Since there is a large pool of passionate developers in this community, I would like to gather your opinions on this matter - do you think it is excessive, or advantageous, to purchase and operate actual server hardware at home to spice your own development and learning efforts?
Back in 2003/4 when I jumped into the development line, I felt servers only belonged to the data centre, and did not believe in the pricing of servers for home use; consumer computing power was already pretty solid (back then), and similarly-speced PCs could be had for a fraction of the cost. Having assembled my own PCs since i was a school kid, I viewed the activity of obtaining second-hand components to build a new PC as an easy task. It was straightforward to prepare a PC that would act as a dedicated Windows 2003 server for my development tests. But for over three years now, I have been operating on real servers, albeit low-end models. I ended up in this state due to a number of factors.
- Stability. Server hardware built to work properly together. Tested to run server operating systems. Hardware that I assemble together may or may not work due to all those funny instances of unexpected incompatibilities. And unfortunately I ran into those situations more often than I should, like having to figure out why the PC won't boot up because I have the RAM modules plugged in a particular order, or by simple use of a particular DVD drive. I have not seen a single BSOD for my servers.
- Durability. I leave my servers running 24x7 and for years have (thankfully) not experienced any failure in server hardware. In contrast my PCs are just cursed with rapid failure rates. Even my vendor-purchased laptops eventually sport funny problems one way or another (especially with power supply units).
- Warranty. I may have warranty for individual PC parts, but the warranty for the computer as a whole is against myself.

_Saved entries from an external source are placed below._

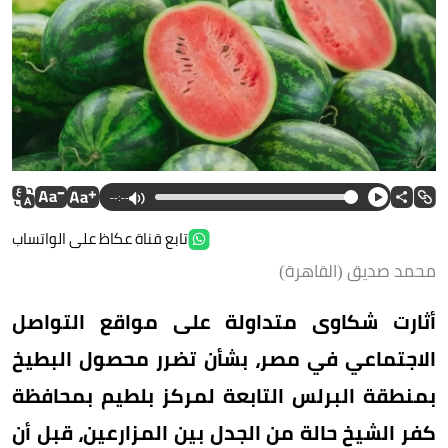
--:--
تابع قناة عكاظ على الواتساب
محمد صديق (القاهرة)
أثارت شكاوى متداولة على مواقع التواصل
الاجتماعي في مصر، بشأن تضرر محصول البطيخ
بمنطقة البرلس التابعة لمركز بلطيم بمحافظة
كفر الشيخ حالة من الجدل بين المزارعين، قبل أن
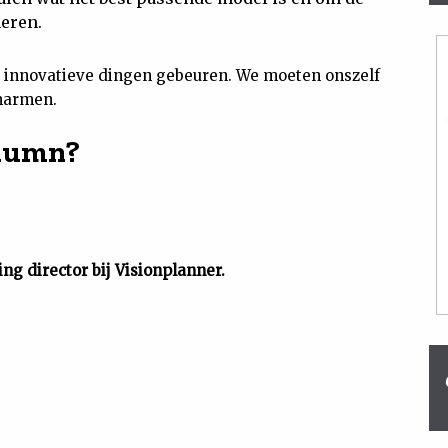
eren.
zie innovatieve dingen gebeuren. We moeten onszelf
omarmen.
olumn?
ng director bij Visionplanner.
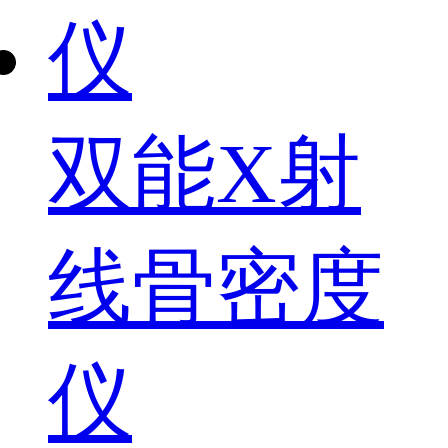
双能X射
线骨密度
仪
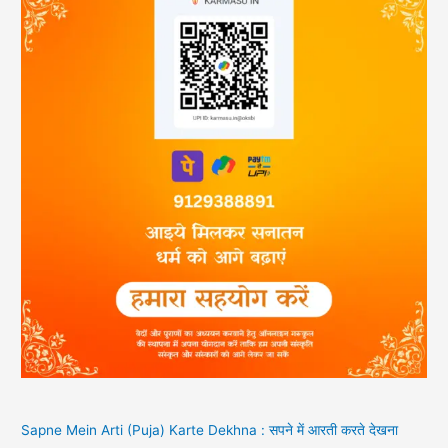
Sapne Mein Arti (Puja) Karte Dekhna : सपने में आरती करते देखना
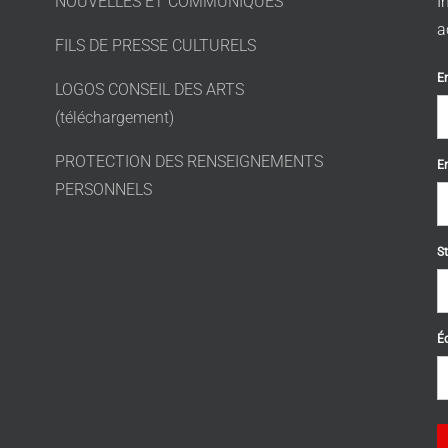
NOUVELLES ET COMMUNIQUÉS
I
a
FILS DE PRESSE CULTURELS
E
LOGOS CONSEIL DES ARTS
(téléchargement)
PROTECTION DES RENSEIGNEMENTS
E
PERSONNELS
St
Éc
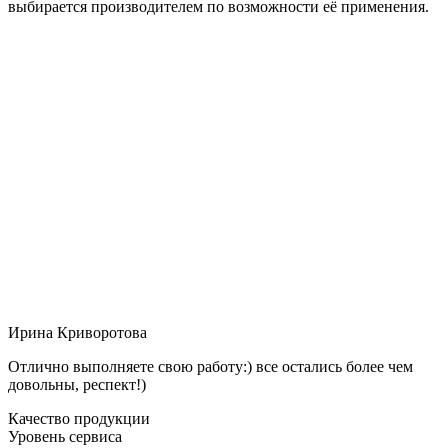
выбирается производителем по возможности её применения.
Ирина Криворотова
Отлично выполняете свою работу:) все остались более чем
довольны, респект!)
Качество продукции
Уровень сервиса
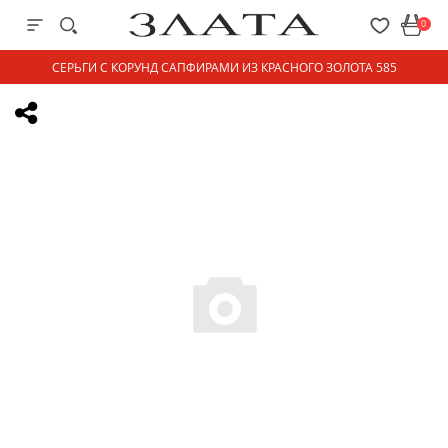
0
СЕРЬГИ С КОРУНД САПФИРАМИ ИЗ КРАСНОГО ЗОЛОТА 585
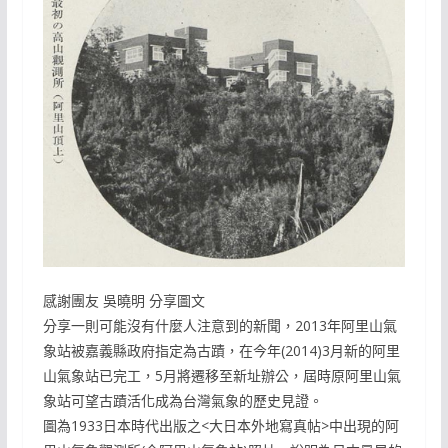
感謝團友 吳曉明 分享圖文
分享一則可能沒有什麼人注意到的新聞，2013年阿里山氣
象站被嘉義縣政府指定為古蹟，在今年(2014)3月新的阿里
山氣象站已完工，5月將遷移至新址辦公，屆時原阿里山氣
象站可望古蹟活化成為台灣氣象的歷史見證。
圖為1933日本時代出版之<大日本外地寫真帖>中出現的阿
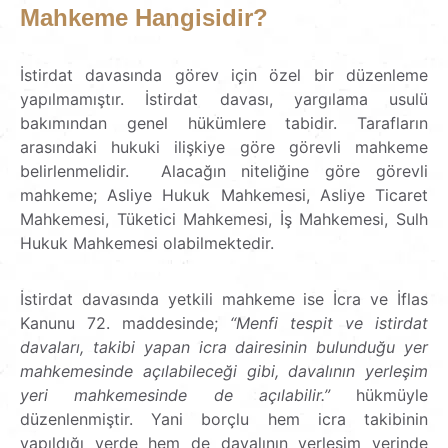
Mahkeme Hangisidir?
İstirdat davasında görev için özel bir düzenleme
yapılmamıştır. İstirdat davası, yargılama usulü
bakımından genel hükümlere tabidir. Tarafların
arasındaki hukuki ilişkiye göre görevli mahkeme
belirlenmelidir. Alacağın niteliğine göre görevli
mahkeme; Asliye Hukuk Mahkemesi, Asliye Ticaret
Mahkemesi, Tüketici Mahkemesi, İş Mahkemesi, Sulh
Hukuk Mahkemesi olabilmektedir.
İstirdat davasında yetkili mahkeme ise İcra ve İflas
Kanunu 72. maddesinde;
“Menfi tespit ve istirdat
davaları, takibi yapan icra dairesinin bulunduğu yer
mahkemesinde açılabileceği gibi, davalının yerleşim
yeri mahkemesinde de açılabilir.”
hükmüyle
düzenlenmiştir. Yani borçlu hem icra takibinin
yapıldığı yerde hem de davalının yerleşim yerinde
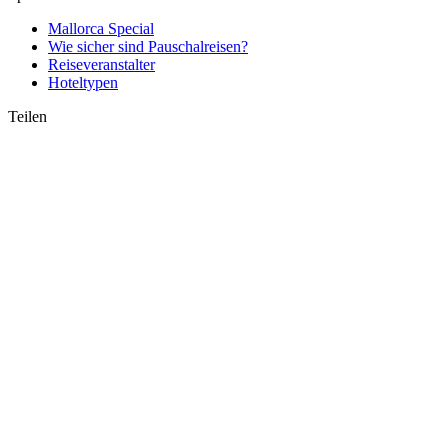
Mallorca Special
Wie sicher sind Pauschalreisen?
Reiseveranstalter
Hoteltypen
Teilen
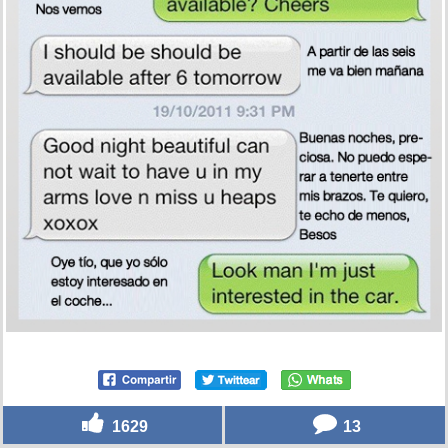
1629
13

If something were to fail, I myself was the person to call up for help. And call myself I did several times. With the server however, I call techsupport and get them to replace parts.
- Capacity. Virtualization is truly a wonderful thing. Makes setting up single-purpose machines so much easier to manage. I directly loaded my first server to the max with 4GB RAM and happily ran a variety of virtual machines, simulating the multi-server/workstation environments I needed. Now my new server has capacity for 24GB RAM to afford the bigger scenarios I am looking to experiment with (e.g. AD domains, BizTalk server group, TFS group, etc).
All in all, with cranky DIYs I spent more time troubleshooting hardware problems than working on actual development issues. When I threw in the money to purchase real servers there was an instant drop in hardware problems in my life. I would probably have bought a vendor-built workstation too if only I could find a configuration that suited my development needs.
Now, some of my tech friends who are passionate with their work also operate their own servers at home. The thing is, most other folks/colleagues get rather surprised that I would actually spend cash for this category of machines. Some would classify me as insane. Have I truly gone overboard?
UPDATE - Clarification on server usage
The base server (Windows Server 2008) serves basic IIS 7/ASP.NET, SQL Server 2008, and Subversion services. But the largest role it plays is hosting a variety of virtual machines in Hyper-V. I am not a developer who is merely told to whack out application code against a single database and check it into some version control repository then go home without worrying how the application and implementation works out in a production environment. As a solutions integrator, I have to get an understanding of the client/customer environment and think of the big-picture solution that includes infrastructure and deployment concerns. Software application development, while being my primary role, is but a part of the solution.
I frequently find myself having to experiment and discover if certain suggestions or approaches would work for a given environment, and have had to prepare virtual servers like a forest of domains (controllers), web servers, database servers, BizTalk server groups, Team Foundation server, etc to conduct my analysis and solidify my recommendations. These virtual machines work as my personal POCs. The scenarios I face continue to grow larger, and I definitely do not see how I can get to learn how to handle these situations without a base platform that allows me to virtualise and simulate them.